Thursday, August 5, 2010

Women Who Have Rejected Me


I began writing for pay when I was eighteen years old. And since that time there have been many women who have rejected me. This is not surprising, since many editors are women and it is so easy for women to discover my weaknesses and hurt my feelings.

One of my earliest rejections took place when I was twenty-five years old. I was newly married and had my hands full just trying to please my first wife. This editor calls me and, in a voice that conjures up images of supermodeldom, wonders if I might be interested in writing one of the essays that will be included in an upcoming youth ministry book. Naturally, I swoon, agree to the contract and the meager pay, and set out writing my masterpiece. A few days later I send in the piece, thinking I have written an essay that will change the world. (This was before the real explosion of PCs, when writers had to send material in "over the transom" of the U.S. mail.)

Some weeks later, I receive another call from this same editor telling me that she cannot accept any of my essay as it is, and that I need to re-write it top-to-bottom, and that she needs my rewrites the next day. (What I hear is: "And you call yourself a man?" "Is this your best performance?" "If you are married, your wife must have settled for the bottom rung cause you sure can't ring my bell, honey!")
I do the rewrites in my underwear, thinking a change of scenery might inspire, but gosh darn it if this editor doesn't reject my rewrite too. She ended up writing the essay herself.

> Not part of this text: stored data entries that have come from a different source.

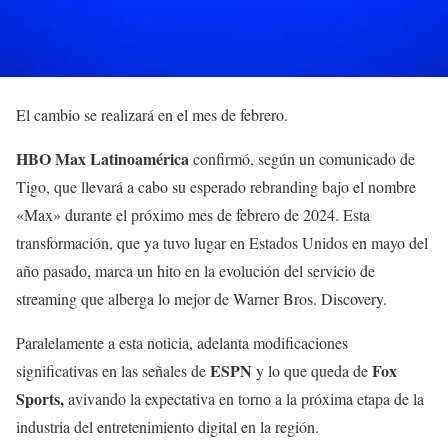
El cambio se realizará en el mes de febrero.
HBO Max Latinoamérica
confirmó, según un comunicado de
Tigo, que llevará a cabo su esperado rebranding bajo el nombre
«Max» durante el próximo mes de febrero de 2024. Esta
transformación, que ya tuvo lugar en Estados Unidos en mayo del
año pasado, marca un hito en la evolución del servicio de
streaming que alberga lo mejor de Warner Bros. Discovery.
Paralelamente a esta noticia, adelanta modificaciones
ESPN
Fox
significativas en las señales de
y lo que queda de
Sports,
avivando la expectativa en torno a la próxima etapa de la
industria del entretenimiento digital en la región.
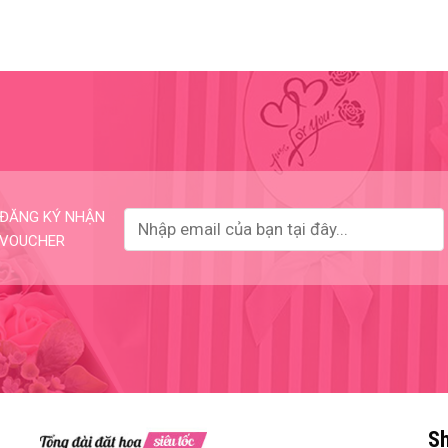
ĐĂNG KÝ NHẬN
VOUCHER
Sh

I was, to say the least, emasculated.

But I also vowed that I would make it tougher for women to reject me after that. Still, after thirty years of writing, it's still happening on a regular basis. A woman calls, I get all excited and flustered and go out and buy a nice bottle of wine and some fancy cheese bearing a name I cannot pronounce, and then she tells me, "You can't write worth a cowpie!"

My wife, of course, is no comfort. She eats the cheese and drinks my wine and tells me to "get over it." Practicality has no place in a writer's world. I love the dance too much.